Au centre-ville, plusieurs citoyens se plaignent de la présence des marginaux. Certains voudraient les voir disparaître. Ce projet a le mérite de s'attaquer à quelques mythes bien tenaces. «Voir ces gens qui travaillent change l'image des gens de la rue», souligne Richard Chrétien, directeur du Sac à Dos.

Les projets de réinsertion sociale n'ont rien de nouveau en soi. Mais ceux qui, comme dans le Quartier des spectacles, offrent des salaires intéressants sont rares, note-t-il. «Cela démontre une volonté de faire une place aux gens de la rue».

Benoît espère que sa précieuse expérience de travail pourra lui servir de tremplin. Il a déjà quelques diplômes d'études professionnelles en poche, dont un en restauration et un autre en techniques de scène. Il aimerait retourner aux études pour y parfaire ses connaissances en pâtisserie. Au détour d'une phrase, il me raconte que des problèmes de santé l'ont obligé récemment à remiser ses plans.

- Quel genre de problèmes? ai-je demandé, sans me douter de la réponse.

- Un cancer de l'estomac, a-t-il dit, comme si c'était un détail sans importance.

Les symptômes sont apparus il y a deux ans. Il s'est mis à cracher du sang. Il a été hospitalisé d'urgence. On lui a découvert une masse dans l'estomac. Le diagnostic est tombé. Huit mois de chimiothérapie. La masse a disparu. Il se croyait guéri. Mais en octobre dernier, il a recommencé à se sentir mal. Il a fallu faire de nouveaux traitements de chimio. Si tout va bien, dans trois semaines, les traitements devraient être terminés.

- Et tu trouves quand même la force d'aller travailler?

- Je ne vais quand même pas rester chez moi à me morfondre!»
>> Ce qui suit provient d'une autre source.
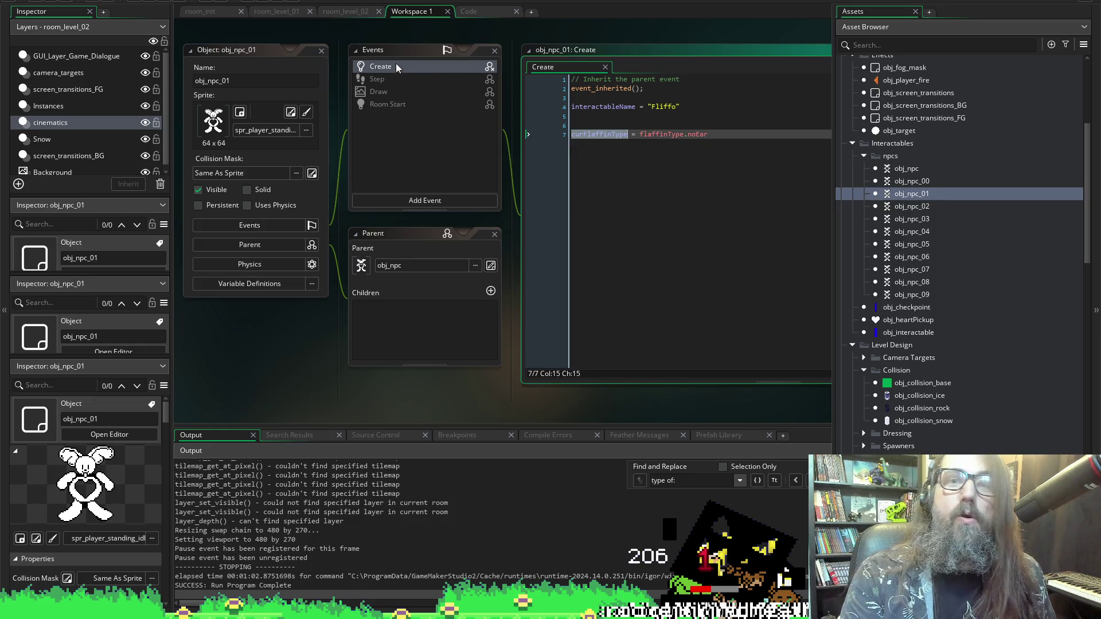
scroll(435, 215, "up", 6)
Il s'est organisé pour pouvoir travailler coûte que coûte. Il subit sa chimio en début de semaine. Il sort de là nauséeux et épuisé. Mais comme il ne travaille pas avant le vendredi, il a le temps de récupérer, explique-t-il, sans en faire tout un plat.

Travailler lui fait le plus grand bien, dit-il. «Et puis je me dis qu'il y a pire que moi. Un enfant de 2 ans qui a la leucémie, c'est plus triste que moi. Moi, c'est triste d'une manière, mais je suis capable de passer par-dessus. J'ai réussi une fois. Je vais réussir une deuxième fois.»

J'ai été soufflée par la force tranquille de ce jeune homme au sourire timide. Ex-assisté social, bientôt ex-cancéreux et futur artiste pâtissier. Je lui ai souhaité bon courage. Le lendemain, je suis repassée devant la place des Festivals. Il y avait du vent. Il faisait froid. Les sphères lumineuses me sont apparues comme d'immenses lampions qui gonflent la ville d'espoir.